- _Given exercise_
Reproduce every line of the listing below verbatim, omitting the pictures.

--- Begin Extracted data ---

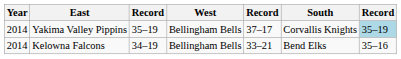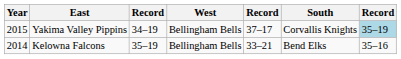Yakima Valley Pippins | Year: 2014 -> 2015
Yakima Valley Pippins | column 3: 35–19 -> 34–19
Kelowna Falcons | column 3: 34–19 -> 35–19
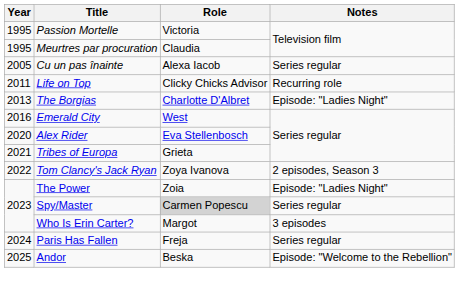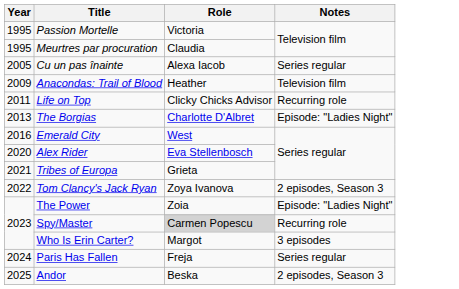+ row: 2009 | Anacondas: Trail of Blood | Heather | Television film
Spy/Master | Notes: Series regular -> Recurring role
Andor | Notes: Episode: "Welcome to the Rebellion" -> 2 episodes, Season 3
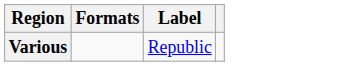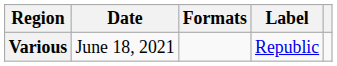+ column: Date | June 18, 2021
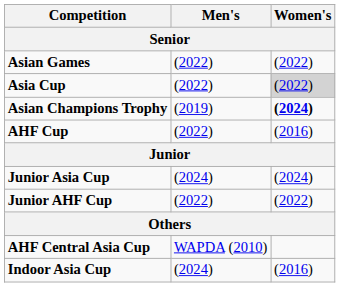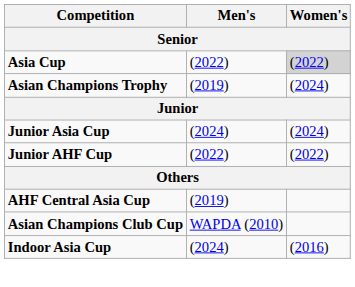- row: Asian Games | (2022) | (2022)
Asian Champions Trophy | Women's: bold -> normal
- row: AHF Cup | (2022) | (2016)
AHF Central Asia Cup | Men's: WAPDA (2010) -> (2019)
+ row: Asian Champions Club Cup | WAPDA (2010)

--- End Extracted data ---

- _Reply_
Yakima Valley Pippins | Year: 2014 -> 2015
Yakima Valley Pippins | column 3: 35–19 -> 34–19
Kelowna Falcons | column 3: 34–19 -> 35–19
+ row: 2009 | Anacondas: Trail of Blood | Heather | Television film
Spy/Master | Notes: Series regular -> Recurring role
Andor | Notes: Episode: "Welcome to the Rebellion" -> 2 episodes, Season 3
+ column: Date | June 18, 2021
- row: Asian Games | (2022) | (2022)
Asian Champions Trophy | Women's: bold -> normal
- row: AHF Cup | (2022) | (2016)
AHF Central Asia Cup | Men's: WAPDA (2010) -> (2019)
+ row: Asian Champions Club Cup | WAPDA (2010)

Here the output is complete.